- **TASK DETAILS**:
Retype the lines exactly as they appear, starting from the line that contains "common name: Clanwilliam daisy" and continuing up to and including the line that contains "genus: Echium".

- **MATERIAL TO PROCESS**:
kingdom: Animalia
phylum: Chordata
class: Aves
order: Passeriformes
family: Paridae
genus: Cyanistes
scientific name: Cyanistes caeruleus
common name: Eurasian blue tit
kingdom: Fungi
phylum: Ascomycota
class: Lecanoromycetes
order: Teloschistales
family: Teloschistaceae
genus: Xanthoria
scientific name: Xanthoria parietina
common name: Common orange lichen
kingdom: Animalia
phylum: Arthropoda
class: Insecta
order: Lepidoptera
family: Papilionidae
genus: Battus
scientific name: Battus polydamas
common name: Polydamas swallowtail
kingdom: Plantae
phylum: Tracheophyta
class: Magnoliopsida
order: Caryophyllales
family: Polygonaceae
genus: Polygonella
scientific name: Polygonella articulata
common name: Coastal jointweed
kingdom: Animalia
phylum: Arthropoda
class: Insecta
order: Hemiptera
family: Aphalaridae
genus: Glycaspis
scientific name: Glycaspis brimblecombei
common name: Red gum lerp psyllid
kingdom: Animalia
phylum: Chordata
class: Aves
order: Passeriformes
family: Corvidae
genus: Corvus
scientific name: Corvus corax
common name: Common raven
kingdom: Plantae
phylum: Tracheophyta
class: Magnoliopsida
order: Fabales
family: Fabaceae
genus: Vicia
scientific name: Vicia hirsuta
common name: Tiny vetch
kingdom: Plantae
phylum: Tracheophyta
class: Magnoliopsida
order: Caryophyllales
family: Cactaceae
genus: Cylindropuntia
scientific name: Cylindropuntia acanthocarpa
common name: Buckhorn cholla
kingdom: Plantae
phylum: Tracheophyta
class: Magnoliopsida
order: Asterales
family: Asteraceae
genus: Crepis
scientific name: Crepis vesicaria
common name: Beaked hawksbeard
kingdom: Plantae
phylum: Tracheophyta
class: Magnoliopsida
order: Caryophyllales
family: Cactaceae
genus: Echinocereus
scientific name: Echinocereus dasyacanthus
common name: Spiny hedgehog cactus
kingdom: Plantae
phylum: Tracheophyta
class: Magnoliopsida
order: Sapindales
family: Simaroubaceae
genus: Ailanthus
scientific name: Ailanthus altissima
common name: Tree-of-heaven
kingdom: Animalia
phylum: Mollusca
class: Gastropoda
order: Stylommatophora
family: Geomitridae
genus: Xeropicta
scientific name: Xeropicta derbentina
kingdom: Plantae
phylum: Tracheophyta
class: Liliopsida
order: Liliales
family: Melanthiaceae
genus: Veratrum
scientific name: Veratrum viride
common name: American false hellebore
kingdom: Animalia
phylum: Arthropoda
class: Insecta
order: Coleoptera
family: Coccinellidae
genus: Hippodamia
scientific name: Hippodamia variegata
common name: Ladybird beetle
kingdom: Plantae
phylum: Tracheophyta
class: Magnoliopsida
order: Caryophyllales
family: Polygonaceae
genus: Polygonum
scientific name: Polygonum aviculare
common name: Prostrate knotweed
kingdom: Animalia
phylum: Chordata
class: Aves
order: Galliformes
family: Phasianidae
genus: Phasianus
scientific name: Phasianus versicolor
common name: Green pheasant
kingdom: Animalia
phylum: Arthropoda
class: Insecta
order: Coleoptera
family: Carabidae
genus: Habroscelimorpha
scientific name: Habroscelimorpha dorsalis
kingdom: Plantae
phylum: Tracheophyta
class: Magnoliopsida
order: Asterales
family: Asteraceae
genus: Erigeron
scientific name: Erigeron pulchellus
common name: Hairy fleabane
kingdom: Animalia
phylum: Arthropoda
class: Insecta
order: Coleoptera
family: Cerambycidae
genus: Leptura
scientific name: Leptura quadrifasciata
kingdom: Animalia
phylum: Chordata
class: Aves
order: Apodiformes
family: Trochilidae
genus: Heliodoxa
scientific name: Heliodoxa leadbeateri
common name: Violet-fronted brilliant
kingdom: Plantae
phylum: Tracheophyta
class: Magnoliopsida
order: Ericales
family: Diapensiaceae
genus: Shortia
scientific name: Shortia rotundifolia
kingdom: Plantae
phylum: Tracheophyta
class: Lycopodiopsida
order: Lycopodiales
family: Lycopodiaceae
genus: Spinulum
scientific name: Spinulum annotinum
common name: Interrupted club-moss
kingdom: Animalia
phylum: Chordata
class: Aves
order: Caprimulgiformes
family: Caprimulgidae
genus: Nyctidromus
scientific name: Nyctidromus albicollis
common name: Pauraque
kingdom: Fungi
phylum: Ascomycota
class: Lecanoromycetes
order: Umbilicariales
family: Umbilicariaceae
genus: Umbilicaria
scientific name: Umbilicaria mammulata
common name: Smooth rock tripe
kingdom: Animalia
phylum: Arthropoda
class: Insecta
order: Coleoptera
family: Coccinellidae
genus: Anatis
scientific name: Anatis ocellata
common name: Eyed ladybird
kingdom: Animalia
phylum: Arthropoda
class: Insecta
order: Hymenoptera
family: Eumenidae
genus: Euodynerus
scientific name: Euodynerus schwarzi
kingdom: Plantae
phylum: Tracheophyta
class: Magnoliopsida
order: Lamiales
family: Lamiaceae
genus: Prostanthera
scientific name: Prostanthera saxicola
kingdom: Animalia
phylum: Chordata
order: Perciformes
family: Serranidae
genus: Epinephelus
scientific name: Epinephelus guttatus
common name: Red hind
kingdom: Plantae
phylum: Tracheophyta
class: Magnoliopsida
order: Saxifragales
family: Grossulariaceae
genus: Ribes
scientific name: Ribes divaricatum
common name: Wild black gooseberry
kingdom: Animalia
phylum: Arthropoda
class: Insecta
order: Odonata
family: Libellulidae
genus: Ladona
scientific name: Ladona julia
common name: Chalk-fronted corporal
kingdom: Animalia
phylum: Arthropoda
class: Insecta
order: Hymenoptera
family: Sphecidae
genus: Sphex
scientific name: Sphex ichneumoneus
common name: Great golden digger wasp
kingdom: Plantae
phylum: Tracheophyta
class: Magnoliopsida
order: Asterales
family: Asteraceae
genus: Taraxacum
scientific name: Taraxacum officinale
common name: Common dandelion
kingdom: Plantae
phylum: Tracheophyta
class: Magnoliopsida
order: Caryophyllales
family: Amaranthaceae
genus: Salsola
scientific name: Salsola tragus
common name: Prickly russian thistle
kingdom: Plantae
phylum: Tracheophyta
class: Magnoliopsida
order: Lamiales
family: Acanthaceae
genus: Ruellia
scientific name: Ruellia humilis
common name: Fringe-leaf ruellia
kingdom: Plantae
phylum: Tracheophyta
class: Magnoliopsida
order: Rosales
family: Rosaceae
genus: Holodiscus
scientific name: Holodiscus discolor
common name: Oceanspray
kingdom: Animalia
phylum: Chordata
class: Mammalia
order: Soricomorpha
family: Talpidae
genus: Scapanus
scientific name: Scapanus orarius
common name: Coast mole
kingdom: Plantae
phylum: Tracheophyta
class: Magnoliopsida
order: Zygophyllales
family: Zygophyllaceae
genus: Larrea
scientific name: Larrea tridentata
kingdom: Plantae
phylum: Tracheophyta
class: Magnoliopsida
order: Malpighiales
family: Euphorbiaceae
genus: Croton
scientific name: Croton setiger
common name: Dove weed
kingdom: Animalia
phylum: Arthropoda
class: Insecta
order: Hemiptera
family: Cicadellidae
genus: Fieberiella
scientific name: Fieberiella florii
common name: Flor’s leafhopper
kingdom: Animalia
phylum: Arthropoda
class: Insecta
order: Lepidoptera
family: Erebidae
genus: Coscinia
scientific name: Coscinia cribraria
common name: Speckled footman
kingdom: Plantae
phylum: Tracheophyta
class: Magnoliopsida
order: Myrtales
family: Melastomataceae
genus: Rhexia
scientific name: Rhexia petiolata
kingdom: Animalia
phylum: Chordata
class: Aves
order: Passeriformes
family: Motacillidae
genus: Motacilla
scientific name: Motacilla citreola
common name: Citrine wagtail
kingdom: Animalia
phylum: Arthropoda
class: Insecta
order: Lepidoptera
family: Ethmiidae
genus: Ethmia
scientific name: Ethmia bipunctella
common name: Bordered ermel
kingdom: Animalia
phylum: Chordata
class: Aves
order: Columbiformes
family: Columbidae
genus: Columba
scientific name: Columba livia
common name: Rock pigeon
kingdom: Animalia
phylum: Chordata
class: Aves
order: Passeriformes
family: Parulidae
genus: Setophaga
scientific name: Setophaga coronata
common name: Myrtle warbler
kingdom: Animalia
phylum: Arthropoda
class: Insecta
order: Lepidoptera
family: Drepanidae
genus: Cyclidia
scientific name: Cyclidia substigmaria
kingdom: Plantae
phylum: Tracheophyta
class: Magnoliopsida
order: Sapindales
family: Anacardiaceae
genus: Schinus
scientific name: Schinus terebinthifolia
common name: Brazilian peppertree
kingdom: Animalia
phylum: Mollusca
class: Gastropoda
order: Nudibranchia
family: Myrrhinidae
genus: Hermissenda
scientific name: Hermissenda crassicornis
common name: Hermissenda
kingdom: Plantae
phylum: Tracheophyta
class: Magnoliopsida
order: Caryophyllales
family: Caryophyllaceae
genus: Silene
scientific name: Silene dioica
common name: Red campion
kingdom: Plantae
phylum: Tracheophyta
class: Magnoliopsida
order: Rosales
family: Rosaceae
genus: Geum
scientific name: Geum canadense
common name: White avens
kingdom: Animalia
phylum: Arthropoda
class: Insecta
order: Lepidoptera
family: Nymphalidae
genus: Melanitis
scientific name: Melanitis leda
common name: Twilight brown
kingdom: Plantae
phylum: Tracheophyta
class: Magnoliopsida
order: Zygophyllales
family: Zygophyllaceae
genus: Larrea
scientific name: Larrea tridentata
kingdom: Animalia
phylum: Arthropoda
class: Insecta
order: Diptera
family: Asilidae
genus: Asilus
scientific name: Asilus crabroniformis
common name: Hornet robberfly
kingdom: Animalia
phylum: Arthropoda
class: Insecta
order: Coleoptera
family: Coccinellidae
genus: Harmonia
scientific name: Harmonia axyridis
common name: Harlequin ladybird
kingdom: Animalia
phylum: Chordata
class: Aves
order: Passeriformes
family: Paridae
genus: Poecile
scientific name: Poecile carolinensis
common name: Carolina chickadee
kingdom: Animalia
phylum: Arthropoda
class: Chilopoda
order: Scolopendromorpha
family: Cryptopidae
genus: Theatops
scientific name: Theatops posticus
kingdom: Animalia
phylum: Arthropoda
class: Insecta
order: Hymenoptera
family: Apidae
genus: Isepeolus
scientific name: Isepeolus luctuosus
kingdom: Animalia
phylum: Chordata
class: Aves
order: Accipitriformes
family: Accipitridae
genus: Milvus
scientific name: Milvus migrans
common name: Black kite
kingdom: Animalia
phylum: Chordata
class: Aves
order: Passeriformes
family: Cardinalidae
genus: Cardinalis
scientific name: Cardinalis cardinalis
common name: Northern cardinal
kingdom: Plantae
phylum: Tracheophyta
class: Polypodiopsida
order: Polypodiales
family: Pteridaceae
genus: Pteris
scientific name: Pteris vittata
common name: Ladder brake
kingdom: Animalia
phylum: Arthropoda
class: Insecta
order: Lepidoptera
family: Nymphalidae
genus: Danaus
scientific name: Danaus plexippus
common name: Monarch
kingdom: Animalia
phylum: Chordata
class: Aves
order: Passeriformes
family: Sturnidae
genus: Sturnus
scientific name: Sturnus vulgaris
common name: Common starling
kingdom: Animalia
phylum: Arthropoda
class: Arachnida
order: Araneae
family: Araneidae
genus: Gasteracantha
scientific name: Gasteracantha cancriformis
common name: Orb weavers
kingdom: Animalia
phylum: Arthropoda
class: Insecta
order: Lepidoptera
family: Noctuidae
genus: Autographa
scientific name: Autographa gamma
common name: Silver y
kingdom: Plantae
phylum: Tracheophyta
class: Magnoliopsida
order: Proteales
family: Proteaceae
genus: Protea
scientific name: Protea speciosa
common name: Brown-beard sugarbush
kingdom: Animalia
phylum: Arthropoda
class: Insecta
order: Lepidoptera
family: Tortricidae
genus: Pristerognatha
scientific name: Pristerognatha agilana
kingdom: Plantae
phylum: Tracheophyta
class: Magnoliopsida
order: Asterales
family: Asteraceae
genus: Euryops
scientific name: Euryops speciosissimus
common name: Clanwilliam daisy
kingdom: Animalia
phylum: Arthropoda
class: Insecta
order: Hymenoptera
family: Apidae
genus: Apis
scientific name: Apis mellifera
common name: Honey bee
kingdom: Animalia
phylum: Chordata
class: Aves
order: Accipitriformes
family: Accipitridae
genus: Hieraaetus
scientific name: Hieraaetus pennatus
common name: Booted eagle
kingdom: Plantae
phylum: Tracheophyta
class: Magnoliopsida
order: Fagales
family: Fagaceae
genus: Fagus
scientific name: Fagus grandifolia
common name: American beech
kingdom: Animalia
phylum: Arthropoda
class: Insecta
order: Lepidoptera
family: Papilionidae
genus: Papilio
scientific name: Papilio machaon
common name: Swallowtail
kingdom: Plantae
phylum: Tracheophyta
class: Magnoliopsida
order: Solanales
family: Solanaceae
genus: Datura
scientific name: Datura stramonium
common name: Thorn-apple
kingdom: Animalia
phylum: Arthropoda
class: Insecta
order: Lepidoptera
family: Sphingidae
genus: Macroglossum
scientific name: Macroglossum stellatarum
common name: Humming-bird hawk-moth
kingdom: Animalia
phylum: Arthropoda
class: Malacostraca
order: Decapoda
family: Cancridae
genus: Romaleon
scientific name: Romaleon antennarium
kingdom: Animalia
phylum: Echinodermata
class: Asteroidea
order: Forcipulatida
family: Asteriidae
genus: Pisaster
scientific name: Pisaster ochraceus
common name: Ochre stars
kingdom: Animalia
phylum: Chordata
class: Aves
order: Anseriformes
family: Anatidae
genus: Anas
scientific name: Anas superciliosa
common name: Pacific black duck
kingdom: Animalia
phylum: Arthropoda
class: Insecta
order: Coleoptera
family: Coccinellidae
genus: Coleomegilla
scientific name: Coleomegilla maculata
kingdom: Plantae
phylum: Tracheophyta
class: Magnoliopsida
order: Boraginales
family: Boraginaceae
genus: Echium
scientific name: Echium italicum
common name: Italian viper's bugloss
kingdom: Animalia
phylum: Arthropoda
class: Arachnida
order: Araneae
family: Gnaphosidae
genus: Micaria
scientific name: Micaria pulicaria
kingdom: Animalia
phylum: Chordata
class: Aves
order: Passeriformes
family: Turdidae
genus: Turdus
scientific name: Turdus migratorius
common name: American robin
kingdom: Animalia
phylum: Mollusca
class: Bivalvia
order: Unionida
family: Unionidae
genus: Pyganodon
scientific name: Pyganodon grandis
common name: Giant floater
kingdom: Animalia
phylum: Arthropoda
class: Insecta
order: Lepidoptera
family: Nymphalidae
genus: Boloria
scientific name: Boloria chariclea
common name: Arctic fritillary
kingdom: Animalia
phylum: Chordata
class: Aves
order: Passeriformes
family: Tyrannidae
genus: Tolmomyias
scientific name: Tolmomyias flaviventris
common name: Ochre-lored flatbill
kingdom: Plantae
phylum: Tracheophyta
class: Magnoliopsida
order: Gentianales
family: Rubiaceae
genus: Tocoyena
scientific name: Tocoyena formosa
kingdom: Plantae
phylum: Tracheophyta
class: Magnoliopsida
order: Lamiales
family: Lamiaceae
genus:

- **COMPLETE ANSWER**:
common name: Clanwilliam daisy
kingdom: Animalia
phylum: Arthropoda
class: Insecta
order: Hymenoptera
family: Apidae
genus: Apis
scientific name: Apis mellifera
common name: Honey bee
kingdom: Animalia
phylum: Chordata
class: Aves
order: Accipitriformes
family: Accipitridae
genus: Hieraaetus
scientific name: Hieraaetus pennatus
common name: Booted eagle
kingdom: Plantae
phylum: Tracheophyta
class: Magnoliopsida
order: Fagales
family: Fagaceae
genus: Fagus
scientific name: Fagus grandifolia
common name: American beech
kingdom: Animalia
phylum: Arthropoda
class: Insecta
order: Lepidoptera
family: Papilionidae
genus: Papilio
scientific name: Papilio machaon
common name: Swallowtail
kingdom: Plantae
phylum: Tracheophyta
class: Magnoliopsida
order: Solanales
family: Solanaceae
genus: Datura
scientific name: Datura stramonium
common name: Thorn-apple
kingdom: Animalia
phylum: Arthropoda
class: Insecta
order: Lepidoptera
family: Sphingidae
genus: Macroglossum
scientific name: Macroglossum stellatarum
common name: Humming-bird hawk-moth
kingdom: Animalia
phylum: Arthropoda
class: Malacostraca
order: Decapoda
family: Cancridae
genus: Romaleon
scientific name: Romaleon antennarium
kingdom: Animalia
phylum: Echinodermata
class: Asteroidea
order: Forcipulatida
family: Asteriidae
genus: Pisaster
scientific name: Pisaster ochraceus
common name: Ochre stars
kingdom: Animalia
phylum: Chordata
class: Aves
order: Anseriformes
family: Anatidae
genus: Anas
scientific name: Anas superciliosa
common name: Pacific black duck
kingdom: Animalia
phylum: Arthropoda
class: Insecta
order: Coleoptera
family: Coccinellidae
genus: Coleomegilla
scientific name: Coleomegilla maculata
kingdom: Plantae
phylum: Tracheophyta
class: Magnoliopsida
order: Boraginales
family: Boraginaceae
genus: Echium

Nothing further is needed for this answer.